### ACTIVITY
Your answer must consist of every line from the data below that includes the word "opacity".
*** LISTED ENTRIES ***
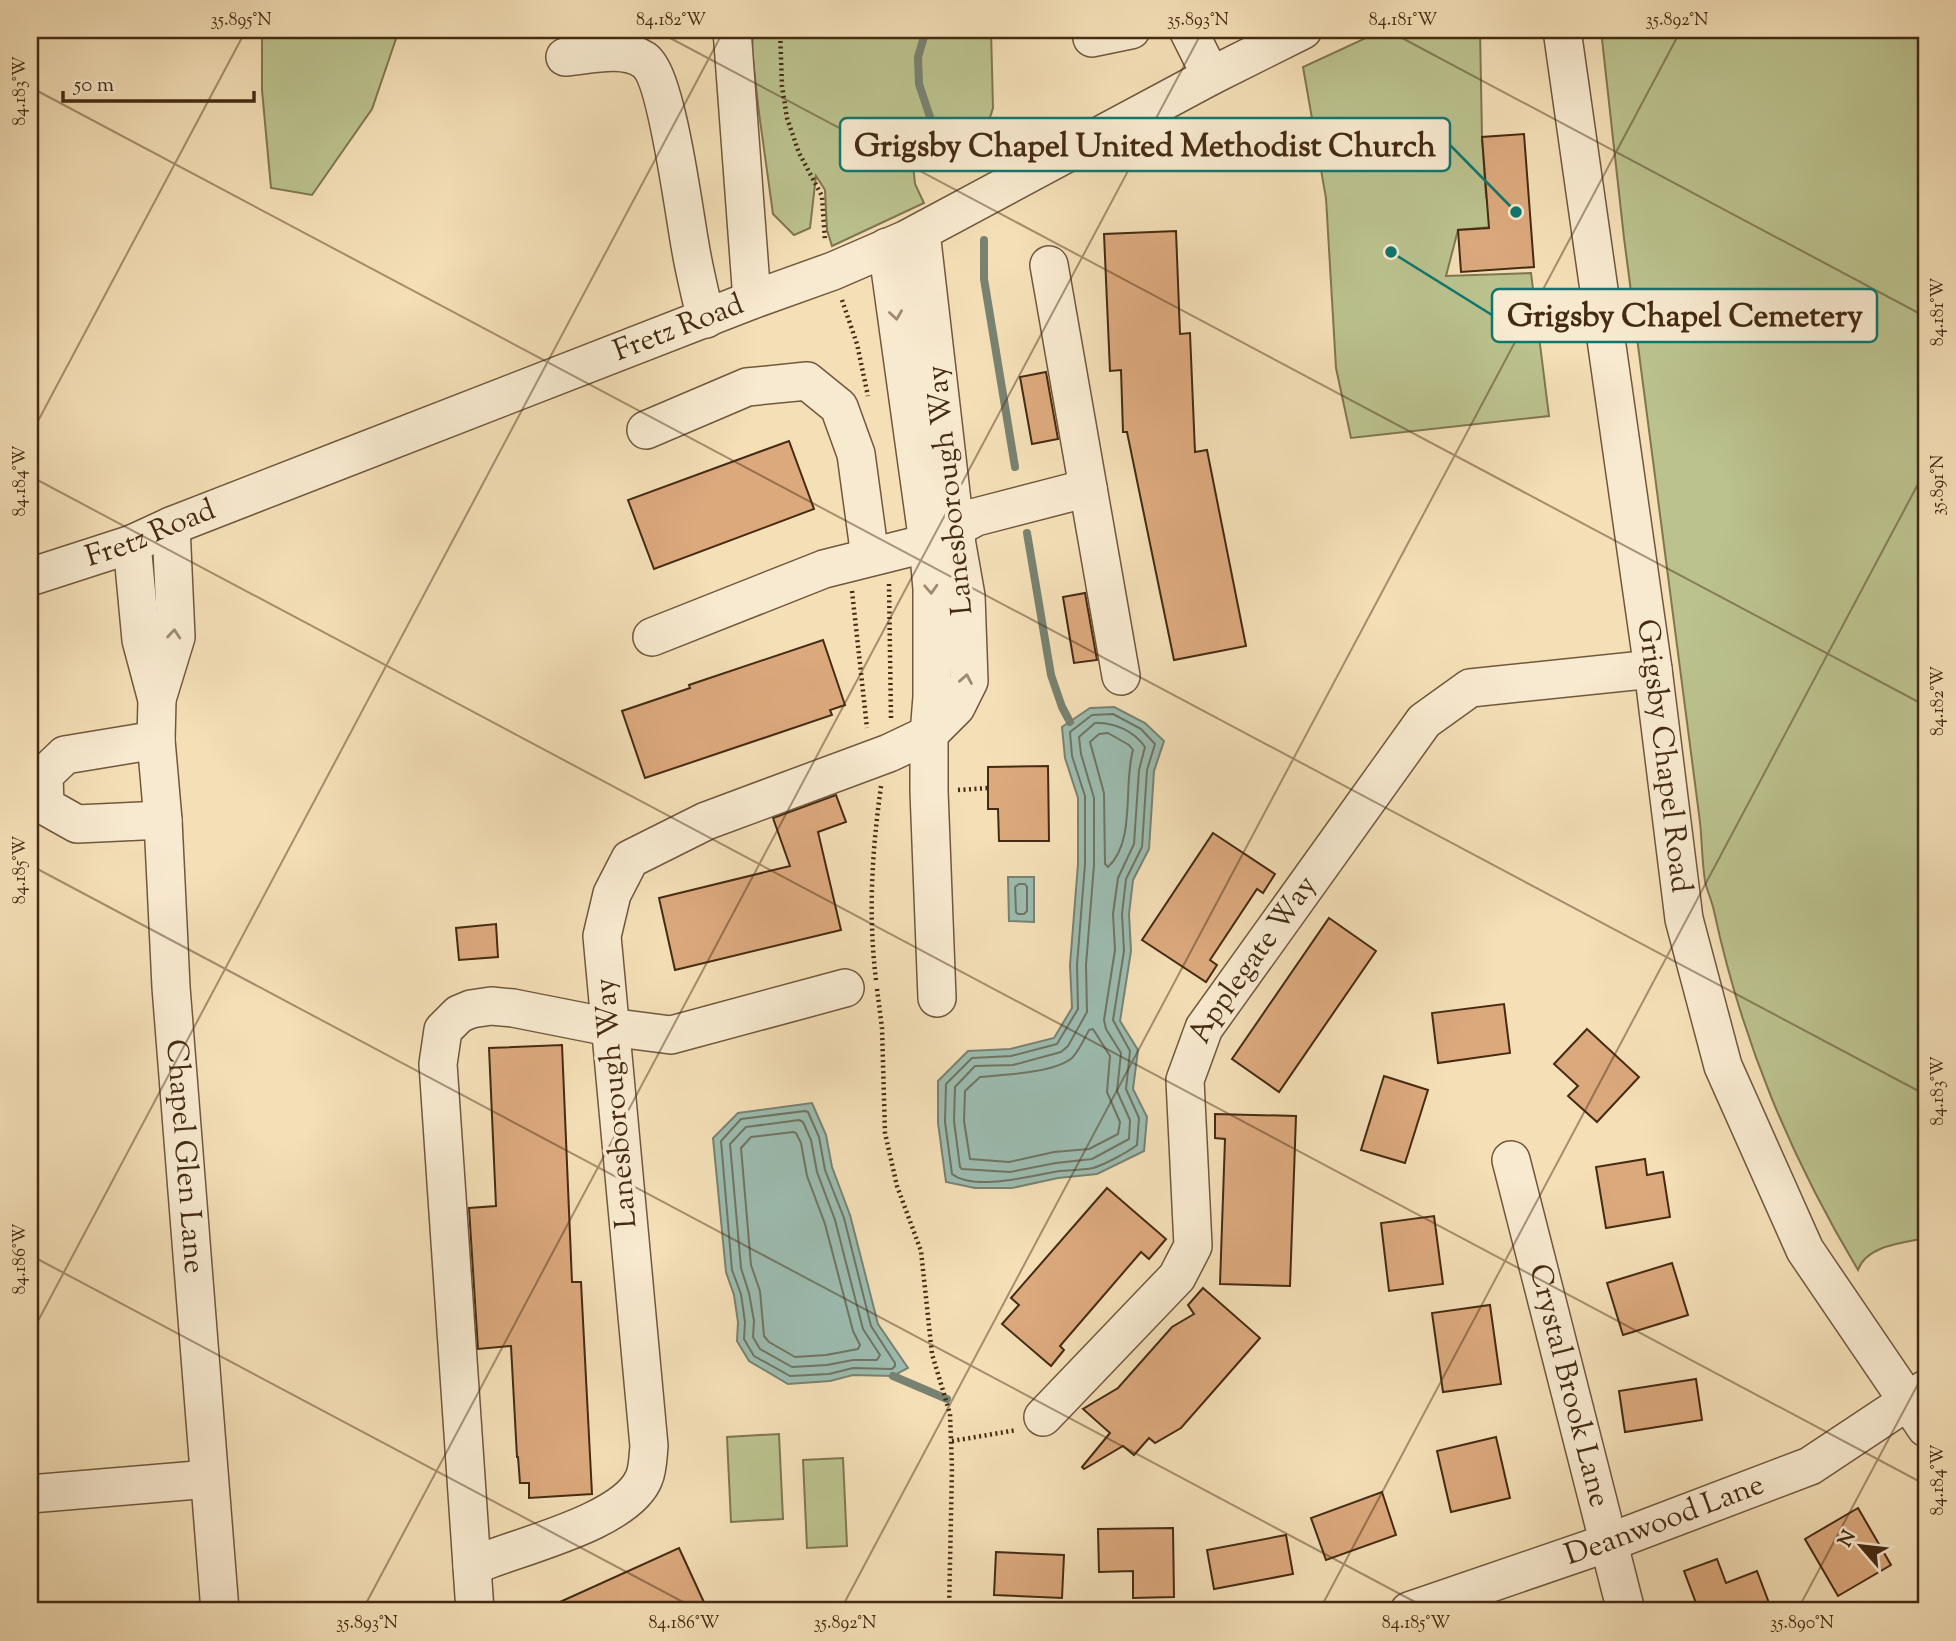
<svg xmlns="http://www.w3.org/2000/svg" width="1956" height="1641" font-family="'Sorts Mill Goudy',serif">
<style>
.green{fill:#bbc28e;stroke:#807650;stroke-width:2}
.water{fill:#9cbcb0;stroke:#798271;stroke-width:2}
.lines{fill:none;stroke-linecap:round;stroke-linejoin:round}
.shore{stroke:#707462;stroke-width:2}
.stream{stroke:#798271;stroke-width:8}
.building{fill:#dca97d;stroke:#452b13;stroke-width:2}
.minor-casing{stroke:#71583c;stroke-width:40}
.path{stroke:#452b13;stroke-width:4.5;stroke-dasharray:2 3.5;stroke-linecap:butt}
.minor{stroke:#f8ead0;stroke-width:37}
.oneway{stroke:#9e8a72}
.ticks{fill:none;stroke:#452b13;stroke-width:2;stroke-opacity:0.45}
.labels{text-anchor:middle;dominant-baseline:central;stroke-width:7;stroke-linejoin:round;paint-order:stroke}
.street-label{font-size:30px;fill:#452b13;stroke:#f8ead0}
.leader{fill:none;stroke:#0f766e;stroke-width:2.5}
.callout-dot{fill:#0f766e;stroke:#f8ead0;stroke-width:2.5}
.callout{fill:#f8ead0;stroke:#0f766e;stroke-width:2.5}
.callout-label{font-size:32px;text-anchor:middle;font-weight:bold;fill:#452b13}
.neatline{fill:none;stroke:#452b13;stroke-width:2.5}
.ticks-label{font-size:18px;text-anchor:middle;fill:#452b13}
</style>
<rect width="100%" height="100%" fill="#f4dfb7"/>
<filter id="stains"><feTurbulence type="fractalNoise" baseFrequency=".00286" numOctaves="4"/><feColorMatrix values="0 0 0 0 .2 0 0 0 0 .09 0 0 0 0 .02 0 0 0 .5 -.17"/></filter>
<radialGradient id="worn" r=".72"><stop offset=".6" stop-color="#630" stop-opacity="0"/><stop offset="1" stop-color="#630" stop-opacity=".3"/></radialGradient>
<g class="green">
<path d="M262 30H399L372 109 312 195 271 188 262 90Z"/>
<path d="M753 30H991L993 108 983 139 958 154 932 157 911 144 915 184 924 203 832 246 827 230 825 190 816 176 810 228 794 235 773 214 759 113 752 51Z"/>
<path d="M1383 30H1480L1482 137 1486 197 1503 226 1458 230 1446 276 1531 273 1549 416 1351 438 1336 368 1326 198 1303 67Z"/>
<path d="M1601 30H1926V1238C1903 1243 1867 1245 1858 1270 1790 1156 1742 1041 1714 911 1712 901 1707 891 1705 881 1702 862 1702 841 1700 822L1624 238Z"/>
<path d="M779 1434 783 1519 731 1522 727 1437Z"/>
<path d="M843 1458 847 1546 807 1548 803 1460Z"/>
</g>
<g class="water">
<path d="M1114 707 1145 723 1164 741 1154 771 1149 849 1133 880 1129 914 1131 951 1120 1021 1138 1050 1133 1089 1147 1117 1144 1151 1097 1174 1058 1178 1012 1188H975L946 1182 938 1123V1081L968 1051 1010 1049 1054 1038 1072 1008 1070 965 1078 864V798L1065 758 1062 727 1090 708Z"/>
<path d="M1008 877H1034V922L1009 921Z"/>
<path d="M812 1103 826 1135 832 1167 850 1215 878 1324 908 1368 893 1376 853 1375 830 1381 788 1384 749 1361 737 1341 738 1322 734 1295 726 1272 713 1138 738 1113Z"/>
</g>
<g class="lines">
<g class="shore">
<path d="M1113 714 1141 729 1155 744 1147 770 1142 847 1126 879 1122 914 1124 951 1113 1020 1130 1051 1126 1089 1139 1118 1137 1145C1128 1152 1104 1165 1093 1168 1082 1170 1071 1170 1060 1171 1033 1175 975 1192 952 1174L945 1122 946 1084 972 1058 1011 1056 1057 1044 1078 1009 1077 965 1085 864V796L1072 756 1070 732 1092 715Z"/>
<path d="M1095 723C1114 722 1134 731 1145 747L1139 770 1134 844 1118 878 1113 914 1115 950 1104 1020 1106 1029 1121 1053 1117 1091 1130 1120 1129 1139 1092 1159 1056 1163 1010 1172 962 1169 960 1167 954 1121 955 1087 975 1066 1013 1065 1061 1052 1068 1046 1087 1012 1086 965 1094 865V798L1081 754 1079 737Z"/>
<path d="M1108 733 1129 745 1133 750C1123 784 1136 842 1108 867L1105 864 1104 793 1090 742 1099 734Z"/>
<path d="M1019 884H1025L1027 887V911L1024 914H1018L1016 912 1015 887Z"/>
<path d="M1093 1029 1110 1056 1107 1092 1120 1122 1118 1134 1089 1149 1054 1152 1009 1162 970 1159 964 1121 965 1091 980 1077C1003 1075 1054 1073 1072 1058 1079 1051 1084 1039 1089 1030Z"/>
<path d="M805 1111 808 1112 819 1137 825 1170 844 1218 871 1326 895 1363V1366L892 1369 853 1368 829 1374 790 1376 754 1356 744 1339 745 1322 741 1294 732 1270 721 1141 741 1119Z"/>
<path d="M799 1120 803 1122 811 1140 817 1172 835 1220 863 1329 880 1355 877 1360H853L827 1365 792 1367 760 1349 753 1337 754 1321 749 1293 741 1268 730 1144 746 1127Z"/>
<path d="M793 1132 796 1133 801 1143 807 1176 825 1224 853 1331 860 1345 858 1349 826 1355 795 1357 769 1342 764 1336 760 1291 751 1265 741 1148 751 1137Z"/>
</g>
<g class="stream">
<path d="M926 30 918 57 919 84 947 168"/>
<path d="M984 240V279L1015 467"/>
<path d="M1027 533 1051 675 1062 707 1070 722"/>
<path d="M893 1376 947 1399"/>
</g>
</g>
<g class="building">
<path d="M1524 134 1534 267 1461 272 1458 230 1489 228 1482 137Z"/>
<path d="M1176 231 1180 334 1190 333 1195 452 1207 450 1246 646 1174 660 1127 432H1123L1121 370 1110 371 1104 234Z"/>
<path d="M1046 372 1058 439 1032 444 1020 377Z"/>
<path d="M789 441 814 509 654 569 628 500Z"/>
<path d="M1085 593 1097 660 1074 663 1063 597Z"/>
<path d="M823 640 845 705 830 710 832 715 645 778 622 711 690 688 689 685Z"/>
<path d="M1048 766 1049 841H999L998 809H988V767Z"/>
<path d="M836 795 846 822 818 832 841 930 675 970 659 898 790 866 773 818Z"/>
<path d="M1213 833 1275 874 1263 893 1257 889 1210 960 1217 965 1206 982 1142 940Z"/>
<path d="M1329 918 1376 951 1279 1092 1232 1059Z"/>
<path d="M496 924 498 957 459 960 456 928Z"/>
<path d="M1504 1004 1510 1053 1438 1063 1432 1013Z"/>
<path d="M1587 1029 1639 1077 1597 1122 1568 1096 1578 1086 1554 1064Z"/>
<path d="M562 1045 572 1282H581L592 1494 529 1498V1483H520L518 1457H517L511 1346 478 1349 469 1208 496 1206 489 1048Z"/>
<path d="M1384 1076 1428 1090 1405 1163 1361 1150Z"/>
<path d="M1215 1114 1296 1116 1290 1286 1220 1284 1225 1139 1215 1138Z"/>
<path d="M1645 1159 1647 1175 1663 1172 1670 1217 1606 1228 1596 1167Z"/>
<path d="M1107 1188 1166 1239 1149 1259 1141 1252 1060 1346 1064 1350 1051 1366 1002 1324 1019 1305 1011 1298Z"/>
<path d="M1434 1216 1443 1284 1389 1291 1381 1223Z"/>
<path d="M1672 1263 1688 1315 1623 1335 1607 1283Z"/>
<path d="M1203 1288 1260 1338 1181 1428 1155 1443 1149 1438 1134 1455 1123 1446 1084 1469 1082 1467 1110 1433 1083 1409 1118 1388 1172 1327 1194 1314 1188 1305Z"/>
<path d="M1490 1305 1501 1384 1443 1392 1432 1313Z"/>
<path d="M1696 1379 1702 1420 1625 1432 1619 1391Z"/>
<path d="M1496 1437 1510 1498 1451 1512 1437 1451Z"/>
<path d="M1382 1492 1396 1535 1326 1560 1311 1518Z"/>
<path d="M1858 1508 1891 1565 1838 1596 1805 1539Z"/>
<path d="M1173 1528 1174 1597 1133 1598V1571L1099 1572 1098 1529Z"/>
<path d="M1286 1535 1293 1574 1214 1589 1207 1550Z"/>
<path d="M679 1548 708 1611H540Z"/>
<path d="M996 1552 1064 1555 1062 1598 994 1595Z"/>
<path d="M1717 1559 1726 1583 1757 1571 1772 1611H1699L1684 1571Z"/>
</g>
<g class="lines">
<defs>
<g id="minor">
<path d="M732 30 752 300"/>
<path d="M1091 30 1092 38 1131 30"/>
<path d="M1188 30 1211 76"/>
<path id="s1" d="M1562 30 1653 669 1684 919 1723 1066 1805 1250 1926 1428"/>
<path d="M565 57C589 55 623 46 644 60 667 76 684 213 690 245 694 270 700 294 706 319"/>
<path d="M887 247 928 543 932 589V697L929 734V791L937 998"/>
<path d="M1049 265 1121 676"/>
<path d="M646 430 747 387 807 381 839 407 856 454 870 557"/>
<path id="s2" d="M132 544 141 640 157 700 156 740 163 820 171 987 220 1611"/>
<path id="s3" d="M30 577 132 544 171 526 338 461 752 300 833 271 907 239 1211 76 1303 30"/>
<path d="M652 637 824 569 928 543 976 517 1088 488"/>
<path d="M157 699 176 637 171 526"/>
<path d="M156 740 65 755 44 775 45 806 77 824 163 820"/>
<path id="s4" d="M1511 1160 1626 1611"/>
<path id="s5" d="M1043 1417 1177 1277 1193 1246 1185 1080 1204 1028 1424 721 1470 688 1653 669"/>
<path d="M30 1494 209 1479"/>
<path d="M472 1566C515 1547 626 1523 644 1478 648 1469 648 1456 649 1446L602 936 612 894 630 859 706 821 889 753 929 734 956 707 969 681 966 596 957 545 921 232"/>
<path d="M475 1611 438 1064 443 1030 459 1014 471 1009 491 1006 513 1008 609 1027 671 1035 845 988"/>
<path id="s6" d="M1409 1611 1610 1542 1810 1466 1926 1389"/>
</g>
</defs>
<use href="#minor" class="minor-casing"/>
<g class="path">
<path d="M780 30 782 86 787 118 799 153 822 196 825 241"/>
<path d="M842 300 857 344 868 396"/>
<path d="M889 584 891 719"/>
<path d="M852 591 867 728"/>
<path d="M958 790 988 788"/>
<path d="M876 980C868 914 872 852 881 786"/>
<path d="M877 989 882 1028 885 1133 897 1186 921 1251 932 1354 950 1414 952 1468 949 1611"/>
<path d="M952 1441 1017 1430"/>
</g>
<use href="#minor" class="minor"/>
</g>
<defs><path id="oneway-chevron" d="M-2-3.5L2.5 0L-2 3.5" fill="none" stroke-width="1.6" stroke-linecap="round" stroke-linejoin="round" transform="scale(1.75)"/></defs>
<g class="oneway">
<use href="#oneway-chevron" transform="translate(896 315) rotate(82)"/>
<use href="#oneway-chevron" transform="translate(931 589) rotate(87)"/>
<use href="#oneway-chevron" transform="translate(174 634) rotate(-85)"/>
<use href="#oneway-chevron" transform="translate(966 679) rotate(-80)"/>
</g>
<path class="ticks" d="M655 30 1926 706M1387 30 1926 317M30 87 1926 1095M30 436 246 30M30 476 1926 1485M30 865 1432 1611M30 1255 700 1611M30 1336 724 30M362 1611 1203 30M840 1611 1681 30M1319 1611 1926 469M1797 1611 1926 1369"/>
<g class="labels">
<g class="street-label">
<text stroke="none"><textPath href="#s3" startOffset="695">Fretz Road</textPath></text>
<text transform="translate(951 490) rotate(-96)">Lanesborough Way</text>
<text stroke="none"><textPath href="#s3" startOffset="128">Fretz Road</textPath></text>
<text stroke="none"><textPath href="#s1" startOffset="733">Grigsby Chapel Road</textPath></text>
<text stroke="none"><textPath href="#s5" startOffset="534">Applegate Way</textPath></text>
<text transform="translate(617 1103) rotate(-95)">Lanesborough Way</text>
<text stroke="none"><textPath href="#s2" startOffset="616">Chapel Glen Lane</textPath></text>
<text stroke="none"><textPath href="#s4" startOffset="233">Crystal Brook Lane</textPath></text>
<text stroke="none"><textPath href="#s6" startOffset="271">Deanwood Lane</textPath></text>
</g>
</g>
<path class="leader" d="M1516 212L1450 145M1391 252L1492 315"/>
<g class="callout-dot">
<circle cx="1516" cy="212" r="7"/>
<circle cx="1391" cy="252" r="7"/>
</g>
<g class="callout">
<rect x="840" y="118" width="610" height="53" rx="7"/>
<rect x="1492" y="289" width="385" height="53" rx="7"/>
</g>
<g class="callout-label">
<text x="1145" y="156">Grigsby Chapel United Methodist Church</text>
<text x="1685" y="326">Grigsby Chapel Cemetery</text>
</g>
<rect width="1956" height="1641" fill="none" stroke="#f4dfb7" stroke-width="77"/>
<g transform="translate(1861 1546) rotate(298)" stroke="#f8ead0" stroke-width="5" paint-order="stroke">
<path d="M0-5L12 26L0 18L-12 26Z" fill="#452b13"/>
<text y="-10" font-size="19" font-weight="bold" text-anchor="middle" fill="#452b13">N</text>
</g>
<path d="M63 91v10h191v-10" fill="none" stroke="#452b13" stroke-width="3.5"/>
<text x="74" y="91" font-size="21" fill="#452b13" stroke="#f8ead0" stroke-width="5" paint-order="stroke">50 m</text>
<rect x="38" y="38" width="1880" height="1564" class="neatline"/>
<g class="ticks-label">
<text x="241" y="25">35.895°N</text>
<text x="671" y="25">84.182°W</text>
<text x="1198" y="25">35.893°N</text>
<text x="1403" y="25">84.181°W</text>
<text x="1677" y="25">35.892°N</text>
<text transform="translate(19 91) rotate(-90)" y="6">84.183°W</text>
<text transform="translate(1937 312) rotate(-90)" y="6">84.181°W</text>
<text transform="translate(19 481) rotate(-90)" y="6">84.184°W</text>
<text transform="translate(1937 485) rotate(-90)" y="6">35.891°N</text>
<text transform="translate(1937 701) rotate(-90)" y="6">84.182°W</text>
<text transform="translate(19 870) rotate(-90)" y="6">84.185°W</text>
<text transform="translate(1937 1091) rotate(-90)" y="6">84.183°W</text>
<text transform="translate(19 1259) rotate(-90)" y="6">84.186°W</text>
<text transform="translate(1937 1480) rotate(-90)" y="6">84.184°W</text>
<text x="367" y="1628">35.893°N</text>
<text x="684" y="1628">84.186°W</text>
<text x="845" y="1628">35.892°N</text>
<text x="1416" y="1628">84.185°W</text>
<text x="1802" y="1628">35.890°N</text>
</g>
<rect width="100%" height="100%" filter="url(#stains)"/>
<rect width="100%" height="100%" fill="url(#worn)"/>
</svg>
*** End of LISTED ENTRIES ***
### ANSWER SPACE
.ticks{fill:none;stroke:#452b13;stroke-width:2;stroke-opacity:0.45}
<radialGradient id="worn" r=".72"><stop offset=".6" stop-color="#630" stop-opacity="0"/><stop offset="1" stop-color="#630" stop-opacity=".3"/></radialGradient>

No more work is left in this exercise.